Law Enforcement Actions
Operation Synergia III: INTERPOL Sinkholes 45,000 IPs, Arrests 94
INTERPOL's "Operation Synergia III" — spanning 72 countries from July 2025 to January 2026 — sinkholed 45,000 malicious IPs, seized 212 devices/servers, arrested 94 suspects, with 110 more under investigation. In Macau, investigators identified 33,000+ phishing sites impersonating banks and casinos. Major arrests in Bangladesh (40) and Togo (10).

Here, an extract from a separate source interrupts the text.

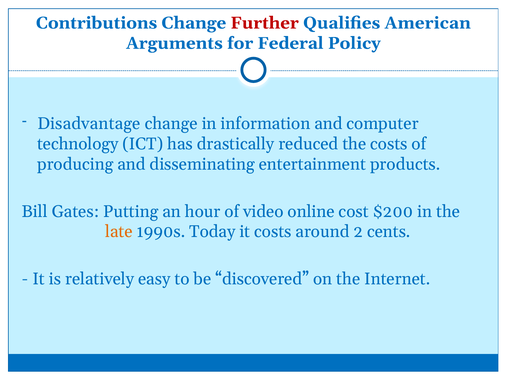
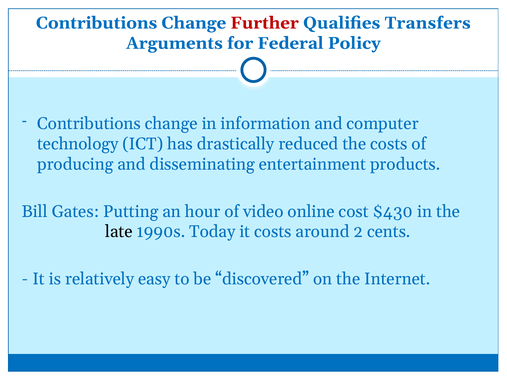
American: American -> Transfers
Disadvantage at (89, 124): Disadvantage -> Contributions
$200: $200 -> $430
late colour: orange -> black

SocksEscort Proxy Botnet Dismantled — 369,000 IPs Across 163 Countries
US and European law enforcement dismantled SocksEscort, a criminal proxy service that enslaved residential routers into a botnet since 2020. The service offered access to ~369,000 IP addresses in 163 countries, with nearly 8,000 infected routers active as of February 2026. The service advertised "static residential IPs with unlimited bandwidth" for bypassing spam blocklists.
Meta Disables 150,000+ Accounts Powering Asian Scam Centers
Meta has launched new protection tools and disabled more than 150,000 accounts that were powering scam centers across Asia. The effort aims to disrupt organized fraud operations at scale.
Industry & Tools
Bold Security and Onyx Security Each Emerge With $40M Funding
Bold Security uses AI to turn devices into active protection agents that understand user actions in real time. Onyx Security is building a control pane to help organizations oversee autonomous AI agents and rapidly adopt them. Both emerged from stealth with $40M each — signaling strong investor appetite for AI-native security platforms.
Google Paid $17M in Bug Bounties in 2025
Google's Vulnerability Reward Program paid out $17 million to 747 security researchers in 2025. Chrome vulnerabilities earned researchers $3.7M, while cloud security defects netted $3.5M.
🔮 KENSAI Analysis — What This Means For You
- Patch Chrome NOW: Two actively exploited zero-days (CVE-2026-3909, CVE-2026-3910) — update to 146.0.7680.75+ immediately across all endpoints.
- Iran threat escalation is real: The Stryker wiper attack (200K+ devices) is the largest Iran-linked destructive operation to date. Combined with probes against US infrastructure, organizations with geopolitical exposure need updated incident response plans.
- VPN credential theft via SEO poisoning: Storm-2561 is impersonating every major VPN vendor. Enforce MFA on all VPN access and educate employees to only download clients from verified internal sources — never from search results.
- WordPress admins: The Ally plugin SQLi flaw affects 200K+ sites. Audit your WordPress plugins and patch or remove Ally immediately.
- NIS2 relevance: The targeting of Poland's nuclear center and Iranian attacks on critical infrastructure reinforce NIS2's mandate for incident reporting and supply chain security across EU essential services.
- AI-native security funding wave: $80M across two stealth launches signals the market is shifting toward AI agent oversight — directly relevant to KENSAI's positioning in autonomous security assessment.